GAD Antibody in Multiplex Diabetic Pedigrees of Chinese

A total of 140 family members of 18 families were recruited. In our previous study, most members had been screened for variants in mitochondrion ND1 and tRNA^Leu(UUR) and had been proved to be without deficiencies in these genes (5). Among them, 42 subjects in four families had been further screened in the hepatic nuclear factor-1α gene and had been found to have no suspected variant (T.C., Y.R., H.Y., X.Z., H.T., X. Cao, unpublished observations). Each family had three or more diabetic individuals in at least two generations, and most probands were diagnosed as diabetic between ages 23 and 40 years. The probands had a mean ± SD BMI of 24.4 ± 3.1 kg/m². Only one (5.6%) had hypertension, and seven (38.9%) met the International Diabetes Federation diagnosis criteria of metabolic syndrome (6). The mean (range) age of whole family members was 42.8 ± 18.1 years (2–83), and mean BMI was 23.6 ± 3.4 kg/m². Eighteen subjects (12.9%) had hypertension, and 30 (21.4%) met diagnosis criteria of metabolic syndrome. Another 50 unrelated healthy subjects were recruited as normal controls. All subjects underwent an oral glucose tolerance test and insulin release tests after 8 h of fasting. GADAs were measured with a radioimmunoassay kit (Beijing North Institute of Biological Technology). Categorical variables were compared by χ² tests. Continuous variables were evaluated by Student’s t tests.

There were 59 diabetic patients, 20 pre-diabetic subjects (including 10 with impaired glucose tolerance, 6 with impaired fasting glucose, and 4 with both impaired glucose tolerance and impaired fasting glucose), and 61 subjects with normal glucose tolerance (NGT) in the 18 families. GADA presented in 38 of 140 family members (27.1%), a percentage higher than that of the normal control group (6%); P = 0.002. Further analysis showed that 21 of 59 (35.6%) diabetic patients were positive for GADA, as were 4 of 20 (20%) pre-diabetic patients, 13 of 61 NGT subjects (21.3%), and 3 of 50 normal control subjects (6.0%). The difference was significant (P = 0.002). When compared between groups, diabetic patients had a higher prevalence of GADA than found in the normal control group (P = 0.000) and showed a tendency of higher prevalence of GADA compared with pre-diabetic and NGT subjects, though the difference was not significant. Pre-diabetic and NGT patients also showed a high GADA-positive rate compared with the normal control group, while no significant difference was found (Table 1).

There were 17 newly diagnosed and 42 previously diagnosed diabetic patients. The prevalence of GADA was 5 of 17 (29.4%) in newly diagnosed and 16 of 42 (38.1%) in previously diagnosed patients. No significant difference was found (P > 0.05).

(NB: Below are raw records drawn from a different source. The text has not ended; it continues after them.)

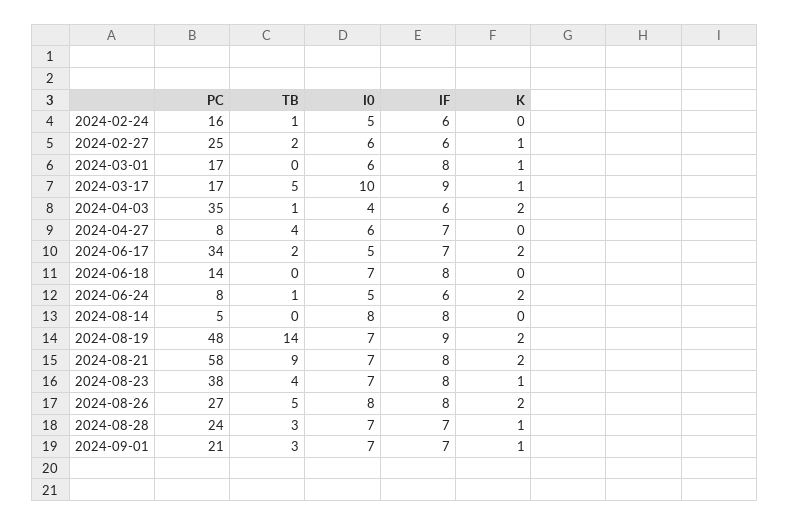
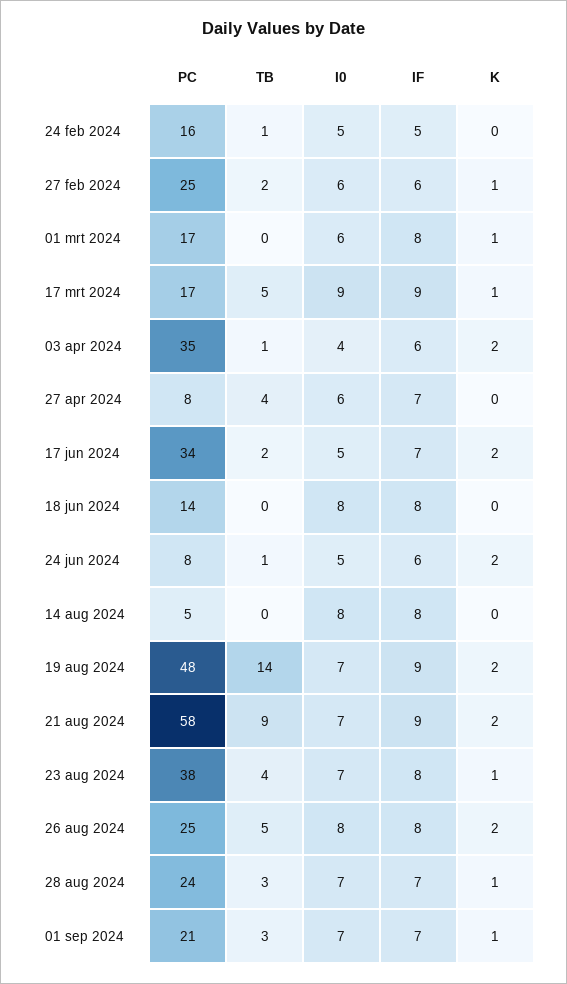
  {
    "PC": {
      "2024-02-24": 16,
      "2024-02-27": 25,
      "2024-03-01": 17,
      "2024-03-17": 17,
      "2024-04-03": 35,
      "2024-04-27": 8,
      "2024-06-17": 34,
      "2024-06-18": 14,
      "2024-06-24": 8,
      "2024-08-14": 5,
      "2024-08-19": 48,
      "2024-08-21": 58,
      "2024-08-23": 38,
-     "2024-08-26": 27,
+     "2024-08-26": 25,
      "2024-08-28": 24,
      "2024-09-01": 21
    },
    "TB": {
      "2024-02-24": 1,
      "2024-02-27": 2,
      "2024-03-01": 0,
      "2024-03-17": 5,
      "2024-04-03": 1,
      "2024-04-27": 4,
      "2024-06-17": 2,
      "2024-06-18": 0,
      "2024-06-24": 1,
      "2024-08-14": 0,
      "2024-08-19": 14,
      "2024-08-21": 9,
      "2024-08-23": 4,
      "2024-08-26": 5,
      "2024-08-28": 3,
      "2024-09-01": 3
    },
    "I0": {
      "2024-02-24": 5,
      "2024-02-27": 6,
      "2024-03-01": 6,
-     "2024-03-17": 10,
+     "2024-03-17": 9,
      "2024-04-03": 4,
      "2024-04-27": 6,
      "2024-06-17": 5,
-     "2024-06-18": 7,
+     "2024-06-18": 8,
      "2024-06-24": 5,
      "2024-08-14": 8,
      "2024-08-19": 7,
      "2024-08-21": 7,
      "2024-08-23": 7,
      "2024-08-26": 8,
      "2024-08-28": 7,
      "2024-09-01": 7
    },
    "IF": {
-     "2024-02-24": 6,
+     "2024-02-24": 5,
      "2024-02-27": 6,
      "2024-03-01": 8,
      "2024-03-17": 9,
      "2024-04-03": 6,
      "2024-04-27": 7,
      "2024-06-17": 7,
      "2024-06-18": 8,
      "2024-06-24": 6,
      "2024-08-14": 8,
      "2024-08-19": 9,
-     "2024-08-21": 8,
+     "2024-08-21": 9,
      "2024-08-23": 8,
      "2024-08-26": 8,
      "2024-08-28": 7,
      "2024-09-01": 7
    },
    "K": {
      "2024-02-24": 0,
      "2024-02-27": 1,
      "2024-03-01": 1,
      "2024-03-17": 1,
      "2024-04-03": 2,
      "2024-04-27": 0,
      "2024-06-17": 2,
      "2024-06-18": 0,
      "2024-06-24": 2,
      "2024-08-14": 0,
      "2024-08-19": 2,
      "2024-08-21": 2,
      "2024-08-23": 1,
      "2024-08-26": 2,
      "2024-08-28": 1,
      "2024-09-01": 1
    }
  }

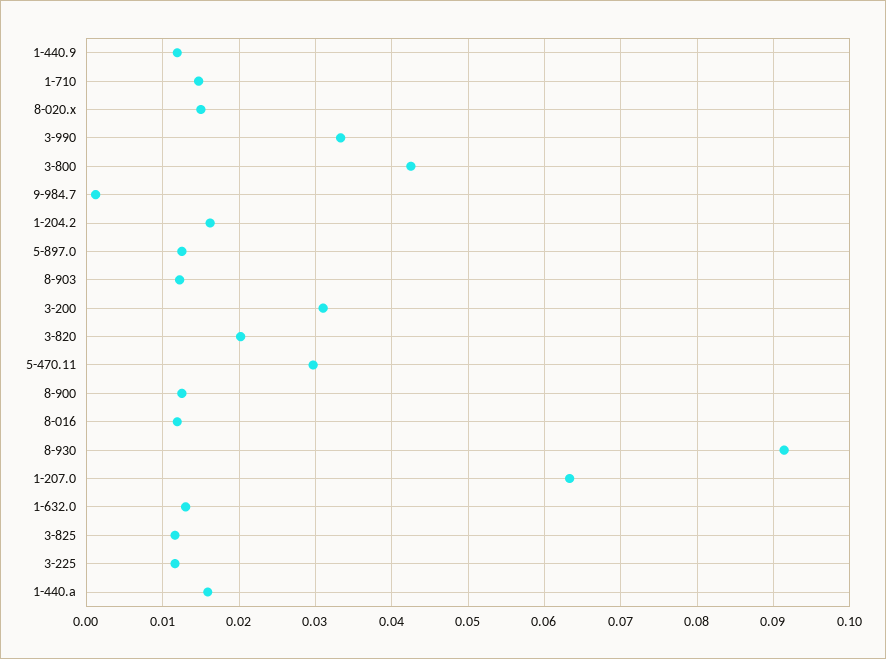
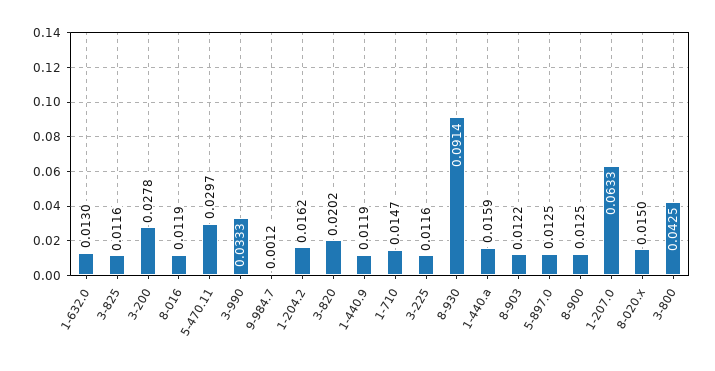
  {
    "1-440.9": 0.0119,
    "1-710": 0.0147,
    "8-020.x": 0.015,
    "3-990": 0.0333,
    "3-800": 0.0425,
    "9-984.7": 0.0012,
    "1-204.2": 0.0162,
    "5-897.0": 0.0125,
    "8-903": 0.0122,
-   "3-200": 0.031,
+   "3-200": 0.0278,
    "3-820": 0.0202,
    "5-470.11": 0.0297,
    "8-900": 0.0125,
    "8-016": 0.0119,
    "8-930": 0.0914,
    "1-207.0": 0.0633,
    "1-632.0": 0.013,
    "3-825": 0.0116,
    "3-225": 0.0116,
    "1-440.a": 0.0159
  }

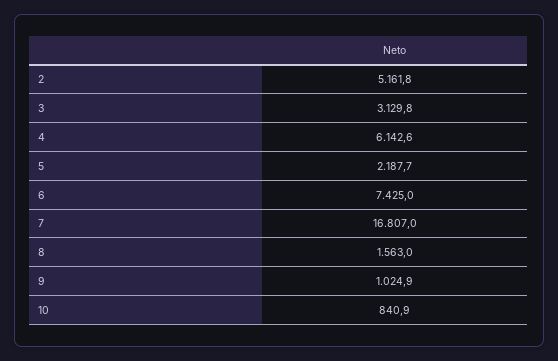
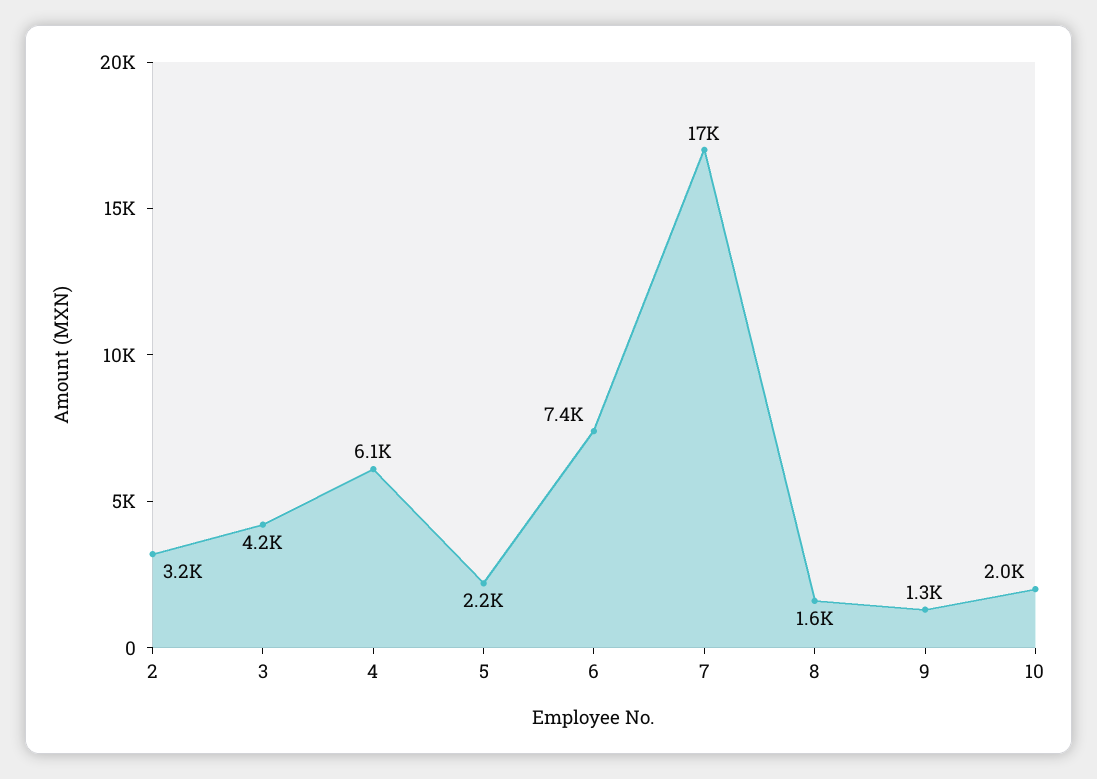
  {
-   "2": 5161.8,
+   "2": 3200,
-   "3": 3129.8,
+   "3": 4200,
    "4": 6142.6,
    "5": 2187.7,
    "6": 7425,
    "7": 16807,
    "8": 1563,
-   "9": 1024.9,
+   "9": 1300,
-   "10": 840.9
+   "10": 2000
  }

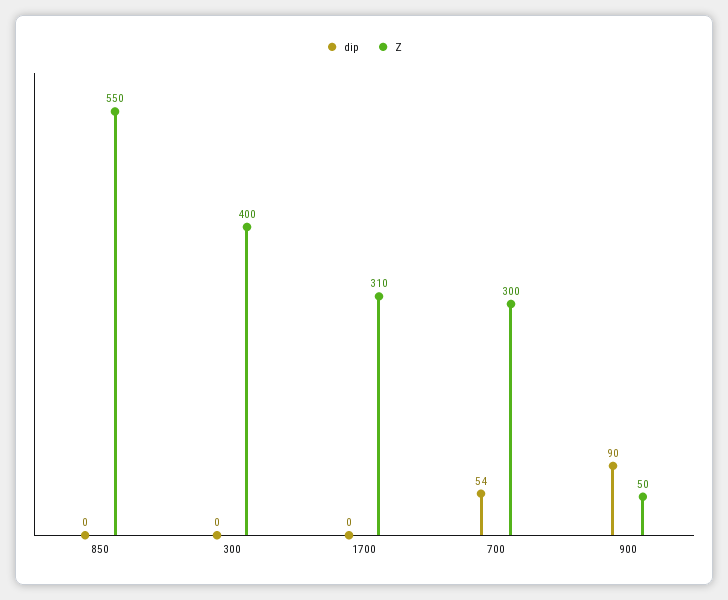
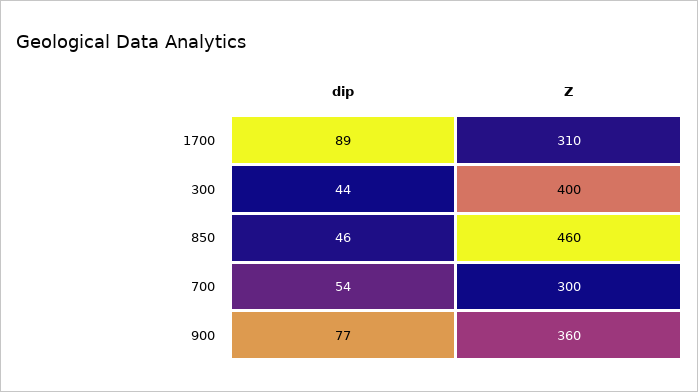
  {
    "dip": {
-     "850": 0,
+     "850": 46,
-     "300": 0,
+     "300": 44,
-     "1700": 0,
+     "1700": 89,
      "700": 54,
-     "900": 90
+     "900": 77
    },
    "Z": {
-     "850": 550,
+     "850": 460,
      "300": 400,
      "1700": 310,
      "700": 300,
-     "900": 50
+     "900": 360
    }
  }

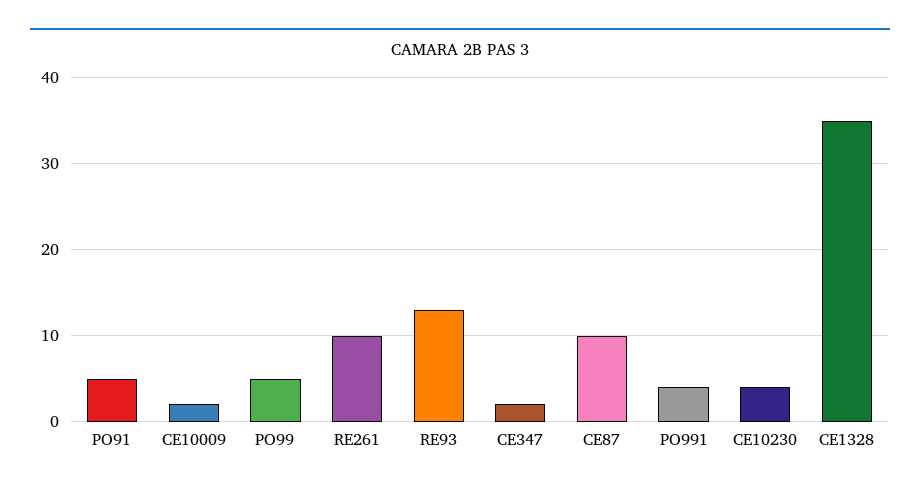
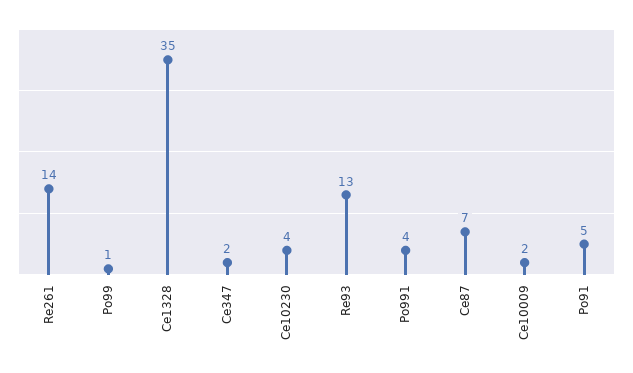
  {
    "PO91": 5,
    "CE10009": 2,
-   "PO99": 5,
+   "PO99": 1,
-   "RE261": 10,
+   "RE261": 14,
    "RE93": 13,
    "CE347": 2,
-   "CE87": 10,
+   "CE87": 7,
    "PO991": 4,
    "CE10230": 4,
    "CE1328": 35
  }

Of the 59 diabetic patients, 21 were GADA positive and 38 GADA negative. No difference was found between these two subgroups in age of onset (50.9 ± 13.0 vs. 50.0 ± 12.1 years), BMI (23.4 ± 2.5 vs. 23.8 ± 2.9 kg/m²), rate of metabolic syndrome (38.1 vs. 32.4%), or course of diabetes (4.1 ± 5.5 vs. 5.8 ± 7.3 years).

Published studies showed that GADA-positive frequencies in newly diagnosed phenotypic type 2 diabetic patients were 10% in UK Prospective Diabetes Study 25 (7) and 7.1% in a study of a Chinese population (8). Our study found that GADA was present in 36.1% of diabetic patients in our nonmitochondrion ND1 and tRNA^Leu(UUR) gene variant–predisposed pedigrees, a rate higher than that in the above studies (P < 0.000). GADA was one established serological marker indicating autoimmune damage to islet cells. GADA combined with type 2 diabetic phenotype could lead to the diagnosis of LADA (4). Thus, more than one-third of diabetic patients in our diabetic families could be LADA patients, which is more common than the rate observed in sporadic phenotypic type 2 diabetic patients. Whether genetic or environmental factors caused this gathering phenomenon remains to be established.

In addition, our study found that GADA-positive and -negative subjects in diabetic families did not show a difference in age of onset, diabetes course, BMI, or metabolic syndrome rate. This may be due to our limited case number or, as described by Juneja et al., because only antibodies, mainly islet cell antibody and GADA, identify LADA, while age and BMI do not (9).

In summary, we have shown a high frequency of GADA in 18 non–insulin dependent diabetic pedigrees, which suggests that LADA is common in these special populations and that autoinmmune β-cell destruction might be another etiology in apparently gene deficient–predisposed diabetic pedigrees. It is necessary to detect GADA in patients with a multiplex diabetes family history to provide better diagnosis and treatment.

This study was supported by a grant for Scientific Research from the Ministry of Education, Beijing, China (20030610073).